= Instructions for the task =
Reproduce each entry exactly as written.

Stored data:
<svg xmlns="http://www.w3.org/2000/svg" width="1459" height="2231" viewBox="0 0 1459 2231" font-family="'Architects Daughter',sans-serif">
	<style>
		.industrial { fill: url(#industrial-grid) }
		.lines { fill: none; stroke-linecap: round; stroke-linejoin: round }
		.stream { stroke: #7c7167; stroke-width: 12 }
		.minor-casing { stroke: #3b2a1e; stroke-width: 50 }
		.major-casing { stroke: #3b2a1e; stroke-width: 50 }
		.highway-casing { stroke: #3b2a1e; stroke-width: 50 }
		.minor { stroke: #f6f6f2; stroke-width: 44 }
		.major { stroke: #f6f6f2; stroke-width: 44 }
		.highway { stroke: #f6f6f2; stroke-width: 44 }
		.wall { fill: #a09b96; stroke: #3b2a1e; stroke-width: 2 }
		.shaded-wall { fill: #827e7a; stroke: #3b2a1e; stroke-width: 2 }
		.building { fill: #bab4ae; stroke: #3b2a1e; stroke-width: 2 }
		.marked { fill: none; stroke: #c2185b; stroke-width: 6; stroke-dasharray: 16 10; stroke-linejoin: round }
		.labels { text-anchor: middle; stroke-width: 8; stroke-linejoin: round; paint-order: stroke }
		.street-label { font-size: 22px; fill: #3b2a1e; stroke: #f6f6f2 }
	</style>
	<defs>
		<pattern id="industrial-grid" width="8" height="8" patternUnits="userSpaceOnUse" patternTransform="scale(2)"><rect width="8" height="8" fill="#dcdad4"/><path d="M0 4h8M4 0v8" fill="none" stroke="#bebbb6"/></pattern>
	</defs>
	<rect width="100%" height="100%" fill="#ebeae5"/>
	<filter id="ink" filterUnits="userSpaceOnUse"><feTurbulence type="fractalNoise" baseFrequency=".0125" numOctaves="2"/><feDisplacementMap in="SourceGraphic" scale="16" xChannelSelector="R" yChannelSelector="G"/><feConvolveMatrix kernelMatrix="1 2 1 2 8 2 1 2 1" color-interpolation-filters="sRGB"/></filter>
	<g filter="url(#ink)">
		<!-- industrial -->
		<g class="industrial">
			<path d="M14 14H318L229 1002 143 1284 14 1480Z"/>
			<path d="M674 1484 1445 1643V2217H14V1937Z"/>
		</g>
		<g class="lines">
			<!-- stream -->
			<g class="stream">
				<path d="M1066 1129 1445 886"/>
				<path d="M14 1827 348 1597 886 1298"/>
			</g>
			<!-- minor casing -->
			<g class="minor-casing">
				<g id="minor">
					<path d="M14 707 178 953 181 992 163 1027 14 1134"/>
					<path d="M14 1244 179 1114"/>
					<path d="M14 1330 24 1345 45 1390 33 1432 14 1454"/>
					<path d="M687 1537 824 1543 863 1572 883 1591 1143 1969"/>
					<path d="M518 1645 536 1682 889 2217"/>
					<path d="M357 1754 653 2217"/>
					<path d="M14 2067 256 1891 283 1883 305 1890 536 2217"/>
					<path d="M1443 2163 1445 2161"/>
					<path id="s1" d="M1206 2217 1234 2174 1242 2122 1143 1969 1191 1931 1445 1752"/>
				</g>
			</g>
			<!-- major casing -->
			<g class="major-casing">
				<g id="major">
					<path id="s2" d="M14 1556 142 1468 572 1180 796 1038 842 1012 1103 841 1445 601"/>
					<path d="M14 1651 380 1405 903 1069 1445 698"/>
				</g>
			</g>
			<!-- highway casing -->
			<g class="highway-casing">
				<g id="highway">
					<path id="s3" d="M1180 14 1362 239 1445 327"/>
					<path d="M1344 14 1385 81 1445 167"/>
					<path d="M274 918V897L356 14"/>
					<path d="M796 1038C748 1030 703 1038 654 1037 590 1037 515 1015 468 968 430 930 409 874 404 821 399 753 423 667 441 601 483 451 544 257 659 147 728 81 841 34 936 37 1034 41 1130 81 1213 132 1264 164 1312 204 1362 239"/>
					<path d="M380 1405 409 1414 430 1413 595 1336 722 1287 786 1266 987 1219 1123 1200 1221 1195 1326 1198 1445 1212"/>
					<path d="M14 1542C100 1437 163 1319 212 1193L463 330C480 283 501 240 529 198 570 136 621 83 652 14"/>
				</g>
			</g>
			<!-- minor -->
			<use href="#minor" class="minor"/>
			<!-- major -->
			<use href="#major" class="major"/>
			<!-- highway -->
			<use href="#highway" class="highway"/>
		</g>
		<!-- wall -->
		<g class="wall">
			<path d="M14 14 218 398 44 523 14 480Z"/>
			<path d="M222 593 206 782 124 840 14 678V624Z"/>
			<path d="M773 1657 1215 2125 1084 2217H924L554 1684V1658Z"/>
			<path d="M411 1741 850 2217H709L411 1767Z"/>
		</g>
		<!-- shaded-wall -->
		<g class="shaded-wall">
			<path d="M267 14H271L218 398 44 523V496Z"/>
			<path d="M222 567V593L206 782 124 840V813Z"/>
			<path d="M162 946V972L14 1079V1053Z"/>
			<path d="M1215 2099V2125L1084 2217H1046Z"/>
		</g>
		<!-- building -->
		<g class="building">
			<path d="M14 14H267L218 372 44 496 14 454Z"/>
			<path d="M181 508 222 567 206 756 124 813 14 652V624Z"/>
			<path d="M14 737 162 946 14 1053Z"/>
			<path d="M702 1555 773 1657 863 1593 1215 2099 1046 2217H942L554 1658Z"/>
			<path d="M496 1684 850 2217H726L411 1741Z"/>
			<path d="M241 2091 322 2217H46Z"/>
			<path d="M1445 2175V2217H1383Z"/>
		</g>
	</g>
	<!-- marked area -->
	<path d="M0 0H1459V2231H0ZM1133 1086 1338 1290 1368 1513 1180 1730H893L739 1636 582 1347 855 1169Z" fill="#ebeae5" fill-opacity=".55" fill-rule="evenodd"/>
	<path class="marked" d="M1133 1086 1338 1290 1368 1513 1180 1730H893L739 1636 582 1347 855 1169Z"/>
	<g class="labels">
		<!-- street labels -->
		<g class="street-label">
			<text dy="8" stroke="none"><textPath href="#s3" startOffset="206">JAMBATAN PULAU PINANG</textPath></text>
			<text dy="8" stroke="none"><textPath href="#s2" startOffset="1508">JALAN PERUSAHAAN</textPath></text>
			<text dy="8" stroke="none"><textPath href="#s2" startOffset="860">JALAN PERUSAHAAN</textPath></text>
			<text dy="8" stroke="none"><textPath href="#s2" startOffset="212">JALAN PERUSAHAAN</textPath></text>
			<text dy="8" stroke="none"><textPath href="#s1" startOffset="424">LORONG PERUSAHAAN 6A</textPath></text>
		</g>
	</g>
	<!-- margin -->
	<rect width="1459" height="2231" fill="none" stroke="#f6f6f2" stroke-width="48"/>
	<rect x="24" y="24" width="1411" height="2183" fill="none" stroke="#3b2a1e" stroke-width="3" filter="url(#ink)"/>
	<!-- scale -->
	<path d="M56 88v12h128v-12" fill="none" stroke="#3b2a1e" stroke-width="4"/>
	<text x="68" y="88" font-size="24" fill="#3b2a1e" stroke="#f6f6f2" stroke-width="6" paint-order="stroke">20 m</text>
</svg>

= Exercise solution =
<svg xmlns="http://www.w3.org/2000/svg" width="1459" height="2231" viewBox="0 0 1459 2231" font-family="'Architects Daughter',sans-serif">
	<style>
		.industrial { fill: url(#industrial-grid) }
		.lines { fill: none; stroke-linecap: round; stroke-linejoin: round }
		.stream { stroke: #7c7167; stroke-width: 12 }
		.minor-casing { stroke: #3b2a1e; stroke-width: 50 }
		.major-casing { stroke: #3b2a1e; stroke-width: 50 }
		.highway-casing { stroke: #3b2a1e; stroke-width: 50 }
		.minor { stroke: #f6f6f2; stroke-width: 44 }
		.major { stroke: #f6f6f2; stroke-width: 44 }
		.highway { stroke: #f6f6f2; stroke-width: 44 }
		.wall { fill: #a09b96; stroke: #3b2a1e; stroke-width: 2 }
		.shaded-wall { fill: #827e7a; stroke: #3b2a1e; stroke-width: 2 }
		.building { fill: #bab4ae; stroke: #3b2a1e; stroke-width: 2 }
		.marked { fill: none; stroke: #c2185b; stroke-width: 6; stroke-dasharray: 16 10; stroke-linejoin: round }
		.labels { text-anchor: middle; stroke-width: 8; stroke-linejoin: round; paint-order: stroke }
		.street-label { font-size: 22px; fill: #3b2a1e; stroke: #f6f6f2 }
	</style>
	<defs>
		<pattern id="industrial-grid" width="8" height="8" patternUnits="userSpaceOnUse" patternTransform="scale(2)"><rect width="8" height="8" fill="#dcdad4"/><path d="M0 4h8M4 0v8" fill="none" stroke="#bebbb6"/></pattern>
	</defs>
	<rect width="100%" height="100%" fill="#ebeae5"/>
	<filter id="ink" filterUnits="userSpaceOnUse"><feTurbulence type="fractalNoise" baseFrequency=".0125" numOctaves="2"/><feDisplacementMap in="SourceGraphic" scale="16" xChannelSelector="R" yChannelSelector="G"/><feConvolveMatrix kernelMatrix="1 2 1 2 8 2 1 2 1" color-interpolation-filters="sRGB"/></filter>
	<g filter="url(#ink)">
		<!-- industrial -->
		<g class="industrial">
			<path d="M14 14H318L229 1002 143 1284 14 1480Z"/>
			<path d="M674 1484 1445 1643V2217H14V1937Z"/>
		</g>
		<g class="lines">
			<!-- stream -->
			<g class="stream">
				<path d="M1066 1129 1445 886"/>
				<path d="M14 1827 348 1597 886 1298"/>
			</g>
			<!-- minor casing -->
			<g class="minor-casing">
				<g id="minor">
					<path d="M14 707 178 953 181 992 163 1027 14 1134"/>
					<path d="M14 1244 179 1114"/>
					<path d="M14 1330 24 1345 45 1390 33 1432 14 1454"/>
					<path d="M687 1537 824 1543 863 1572 883 1591 1143 1969"/>
					<path d="M518 1645 536 1682 889 2217"/>
					<path d="M357 1754 653 2217"/>
					<path d="M14 2067 256 1891 283 1883 305 1890 536 2217"/>
					<path d="M1443 2163 1445 2161"/>
					<path id="s1" d="M1206 2217 1234 2174 1242 2122 1143 1969 1191 1931 1445 1752"/>
				</g>
			</g>
			<!-- major casing -->
			<g class="major-casing">
				<g id="major">
					<path id="s2" d="M14 1556 142 1468 572 1180 796 1038 842 1012 1103 841 1445 601"/>
					<path d="M14 1651 380 1405 903 1069 1445 698"/>
				</g>
			</g>
			<!-- highway casing -->
			<g class="highway-casing">
				<g id="highway">
					<path id="s3" d="M1180 14 1362 239 1445 327"/>
					<path d="M1344 14 1385 81 1445 167"/>
					<path d="M274 918V897L356 14"/>
					<path d="M796 1038C748 1030 703 1038 654 1037 590 1037 515 1015 468 968 430 930 409 874 404 821 399 753 423 667 441 601 483 451 544 257 659 147 728 81 841 34 936 37 1034 41 1130 81 1213 132 1264 164 1312 204 1362 239"/>
					<path d="M380 1405 409 1414 430 1413 595 1336 722 1287 786 1266 987 1219 1123 1200 1221 1195 1326 1198 1445 1212"/>
					<path d="M14 1542C100 1437 163 1319 212 1193L463 330C480 283 501 240 529 198 570 136 621 83 652 14"/>
				</g>
			</g>
			<!-- minor -->
			<use href="#minor" class="minor"/>
			<!-- major -->
			<use href="#major" class="major"/>
			<!-- highway -->
			<use href="#highway" class="highway"/>
		</g>
		<!-- wall -->
		<g class="wall">
			<path d="M14 14 218 398 44 523 14 480Z"/>
			<path d="M222 593 206 782 124 840 14 678V624Z"/>
			<path d="M773 1657 1215 2125 1084 2217H924L554 1684V1658Z"/>
			<path d="M411 1741 850 2217H709L411 1767Z"/>
		</g>
		<!-- shaded-wall -->
		<g class="shaded-wall">
			<path d="M267 14H271L218 398 44 523V496Z"/>
			<path d="M222 567V593L206 782 124 840V813Z"/>
			<path d="M162 946V972L14 1079V1053Z"/>
			<path d="M1215 2099V2125L1084 2217H1046Z"/>
		</g>
		<!-- building -->
		<g class="building">
			<path d="M14 14H267L218 372 44 496 14 454Z"/>
			<path d="M181 508 222 567 206 756 124 813 14 652V624Z"/>
			<path d="M14 737 162 946 14 1053Z"/>
			<path d="M702 1555 773 1657 863 1593 1215 2099 1046 2217H942L554 1658Z"/>
			<path d="M496 1684 850 2217H726L411 1741Z"/>
			<path d="M241 2091 322 2217H46Z"/>
			<path d="M1445 2175V2217H1383Z"/>
		</g>
	</g>
	<!-- marked area -->
	<path d="M0 0H1459V2231H0ZM1133 1086 1338 1290 1368 1513 1180 1730H893L739 1636 582 1347 855 1169Z" fill="#ebeae5" fill-opacity=".55" fill-rule="evenodd"/>
	<path class="marked" d="M1133 1086 1338 1290 1368 1513 1180 1730H893L739 1636 582 1347 855 1169Z"/>
	<g class="labels">
		<!-- street labels -->
		<g class="street-label">
			<text dy="8" stroke="none"><textPath href="#s3" startOffset="206">JAMBATAN PULAU PINANG</textPath></text>
			<text dy="8" stroke="none"><textPath href="#s2" startOffset="1508">JALAN PERUSAHAAN</textPath></text>
			<text dy="8" stroke="none"><textPath href="#s2" startOffset="860">JALAN PERUSAHAAN</textPath></text>
			<text dy="8" stroke="none"><textPath href="#s2" startOffset="212">JALAN PERUSAHAAN</textPath></text>
			<text dy="8" stroke="none"><textPath href="#s1" startOffset="424">LORONG PERUSAHAAN 6A</textPath></text>
		</g>
	</g>
	<!-- margin -->
	<rect width="1459" height="2231" fill="none" stroke="#f6f6f2" stroke-width="48"/>
	<rect x="24" y="24" width="1411" height="2183" fill="none" stroke="#3b2a1e" stroke-width="3" filter="url(#ink)"/>
	<!-- scale -->
	<path d="M56 88v12h128v-12" fill="none" stroke="#3b2a1e" stroke-width="4"/>
	<text x="68" y="88" font-size="24" fill="#3b2a1e" stroke="#f6f6f2" stroke-width="6" paint-order="stroke">20 m</text>
</svg>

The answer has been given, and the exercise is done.